Bastille – Rue Crémieux
The Bastille neighborhood is one of Paris’s most dynamic places. It is located in the 12th arrondissement around the Place de la Bastille. It is widely known for its very rich history, its cultural venues, and above all, its bars and pubs that are one of the epicenters of Parisian nightlife.
The Place de la Bastille derives its name from the former very large fortress built under Charles the 5th between 1370 and 1383. Many tourists, when they arrive in Paris, really want to see the Bastille. This is partly due to the fact that in the United States, the 14th of July is also known as “Bastille Day”; so many Americans just picture the Bastille as a typical French fortress or castle. These people are always very disappointed to see that the building has been destroyed long ago.
Nevertheless, the outline of its walls is still marked by a special type of pavement on the western side of the square. This fortress was transformed into a prison by Richelieu, and became a symbol of French monarchy power. The Bastille was taken down by the citizens of the Faubourg Saint-Antoine on the 14th of July 1789 during the French Revolution. It has long been considered as the first event of the French Revolution, and this day became a French national holiday.
Because of this central episode of French History, this square has earned a symbolic aura and has been the theater of many political uprisings.
Interesting and forgotten historical anecdote: In 1808, Napoleon drafted a plan to build a large monument in the shape of an elephant. This monument was supposed to be the western equivalent of the Arc de Triomphe, built in the East of Paris. It was designed to measure 24 meters high and to be made from the Spanish canons’ bronze seized during the war. The architect Jean-Antoine Alavoine got to work in 1833, but only a real size model sculpted by Pierre Charles Bridan was put there. This monument appeared in the very famous novel Les Misérables by Victor Hugo, before being taken down in 1846.
The large green pillar at the center of the Bastille square is called: “la Colonne de Juillet” (the July pillar in English). It was built between 1835 and 1840 under the supervision of the king Louis-Philippe, to commemorate “les Trois Glorieuses”, the three glorious days of July 1830 that brought the end of Charles the 10th‘s regime and the establishment of the so-called “July Monarchy”, the reign of Louis Philippe the 1st. On the plaque of the pillar, one can read a French inscription celebrating the glory of the French citizens that united to defend public liberties between the 27th and the 29th of July 1830. The column bears the name of the casualties of these revolutionary days. A golden bronze statue named Le Génie de la Liberté can be found at the top. This tower was built at the top of a necropolis, sheltering the bodies of the July 1830 dead.

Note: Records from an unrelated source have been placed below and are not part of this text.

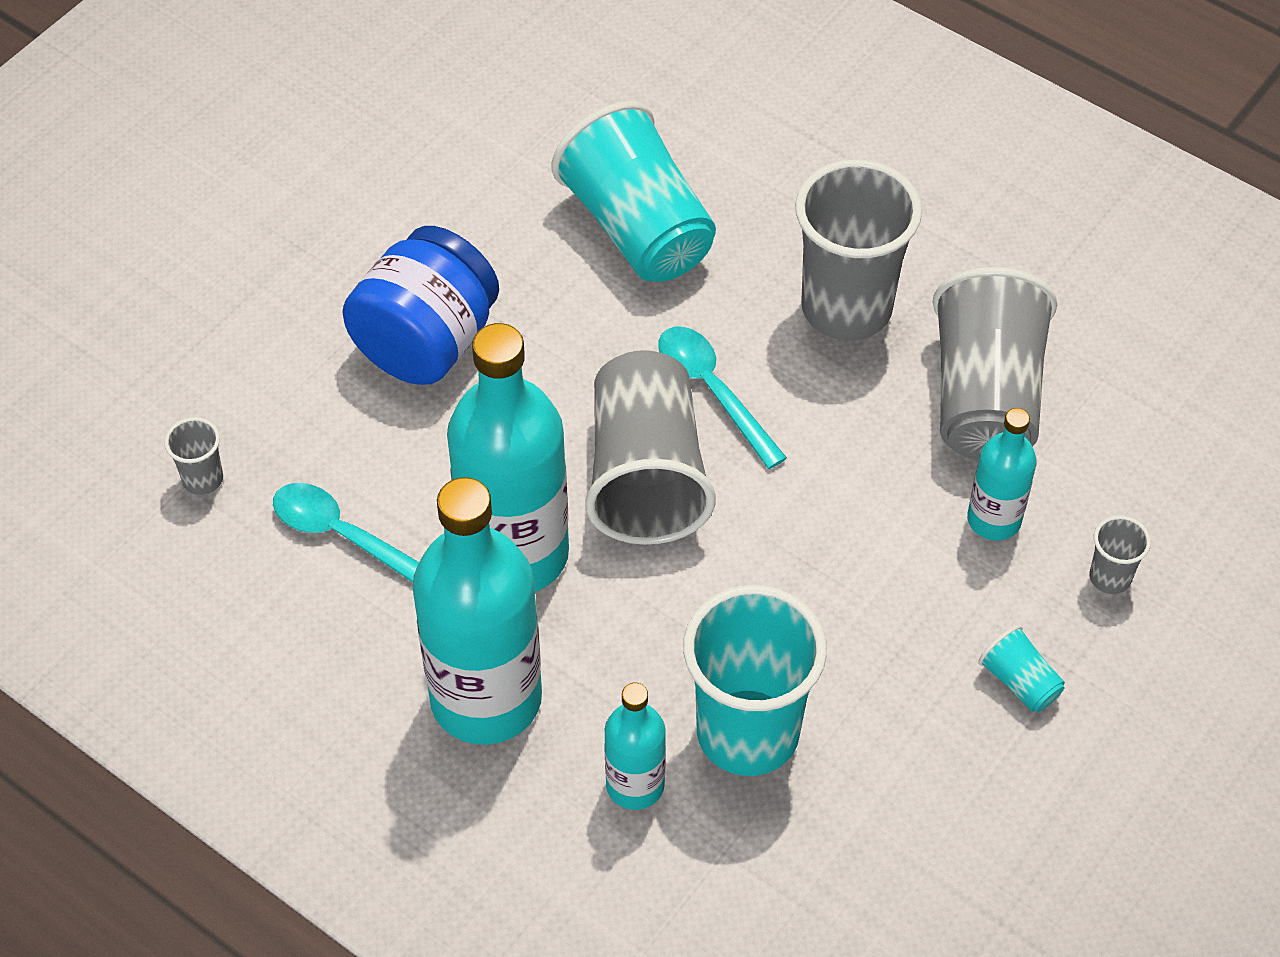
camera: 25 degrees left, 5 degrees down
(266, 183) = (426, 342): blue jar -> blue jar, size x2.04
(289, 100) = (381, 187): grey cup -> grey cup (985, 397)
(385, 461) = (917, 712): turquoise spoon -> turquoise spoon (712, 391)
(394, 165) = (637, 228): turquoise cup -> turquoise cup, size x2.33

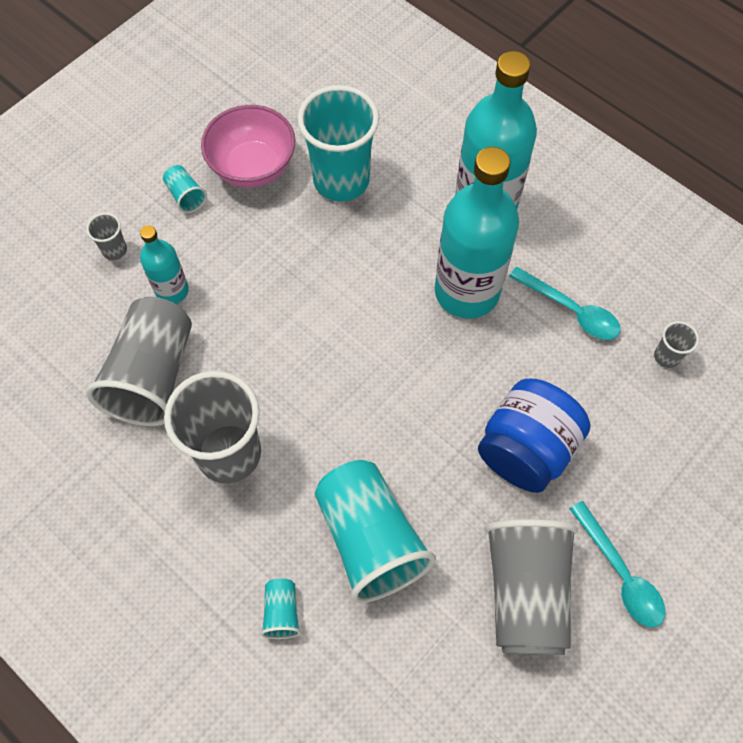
camera: 175 degrees left, 10 degrees up
(635, 785) = (405, 159): turquoise bottle -> none
(646, 475) = (382, 337): grey cup -> grey cup (525, 592)
(712, 391) = (332, 394): turquoise spoon -> turquoise spoon (620, 573)
(739, 149) = (282, 612): none -> turquoise cup
(913, 746) = (253, 167): none -> pink bowl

Another interesting anecdote: In 1871, the soldiers of the Paris commune tried to destroy the Colonne de Juillet that was considered as a symbol of the French ever-lasting monarchy; just like they destroyed the Vendôme Pillar. They tried to burn down the area beneath the tower, and fired more than 30 shells from the Austerlitz Bridge, but the tower remained unharmed.
Today, when visiting the Bastille square, it is easy to spot the Opéra Bastille and its modernist architecture. It was designed by Carlos Ott and inaugurated in 1989, to celebrate the bicentenary anniversary of the French Revolution. This project was led by the famous French president, François Mittérand. It belongs, along with the Opera Garnier, to the Opéra de Paris, and was built partly to relieve the Opéra Garnier and its limited space.
Here are a few places and addresses not to miss in the Bastille area.
Rue de la Roquette
The rue de la Roquette is one of the most ancient streets of the Bastille area. It is located in the 11th arrondissement of Paris and joins the Bastille square and the extremely famous Père-Lachaise cemetery in which one could stop by the graves of Edith Piaf, Marcel Proust and many other French celebrities.
This street derives its name from the ancient name of the area; the name “roquette” (or rochette), would originate from a type of yellowish flower. But apart from these quiet boring anecdotes, this street is above all, one of the most active streets of the Parisian nightlife. As soon as the sun sets, the multiple bars of this street are quickly filled by dozens of Parisian youngsters, enjoying their Thursday night with a beer or two.
It is really a place to be if you want to feel the experience of young people and students in the capital. The bars of this road are all very different; music bars or quiet pub amateurs, you will not be disappointed.
The rue Crémieux is a street located in the 12th arrondissement, still in the Bastille area. It was opened in 1865 by the promoter Millaud, on the former location of the National Arenas. Its name refers to the lawyer and politician Adolphe Crémieux, that was the author of a very famous decree in 1870, granting the French nationality to Algerian Jews (quick historical note: from 1830 to 1962, the country that is now known as Algeria was a French colony).
During the historical flood of January 1810, the waters rose up 1.75m at the 8th number of this street, a commemorative plaque has been set up there.
This nice little street, paved since 1993, is filled with very picturesque “hotels particuliers” with colored facades. A must see in the Bastille area.
With these areas in mind and a bit of French History in your pocket, take a backpack and feel the inherently Parisian energy of the Bastille neighborhood.